▸ **Problem requirements**: Once you find the line with "5: (580, 354)", output it and every line after it exactly, through the last line of the listing, but no pictures.

(Exercise input Opens)

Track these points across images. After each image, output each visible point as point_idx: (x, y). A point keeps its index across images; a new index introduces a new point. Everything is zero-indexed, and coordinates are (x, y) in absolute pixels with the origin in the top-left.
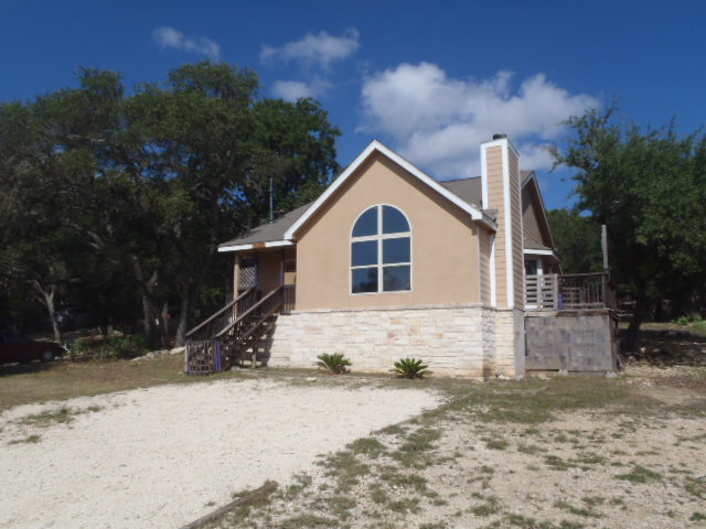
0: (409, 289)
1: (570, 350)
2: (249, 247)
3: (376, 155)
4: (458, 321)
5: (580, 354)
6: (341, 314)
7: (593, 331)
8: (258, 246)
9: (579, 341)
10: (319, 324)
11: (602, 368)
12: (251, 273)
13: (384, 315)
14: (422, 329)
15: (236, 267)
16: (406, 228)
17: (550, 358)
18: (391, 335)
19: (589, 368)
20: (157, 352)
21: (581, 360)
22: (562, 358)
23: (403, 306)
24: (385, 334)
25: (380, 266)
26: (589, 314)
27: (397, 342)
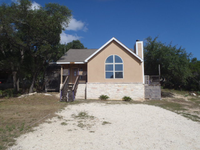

(Exercise input Closes)

▸ **Answer section**:
5: (580, 354)
6: (341, 314)
7: (593, 331)
8: (258, 246)
9: (579, 341)
10: (319, 324)
11: (602, 368)
12: (251, 273)
13: (384, 315)
14: (422, 329)
15: (236, 267)
16: (406, 228)
17: (550, 358)
18: (391, 335)
19: (589, 368)
20: (157, 352)
21: (581, 360)
22: (562, 358)
23: (403, 306)
24: (385, 334)
25: (380, 266)
26: (589, 314)
27: (397, 342)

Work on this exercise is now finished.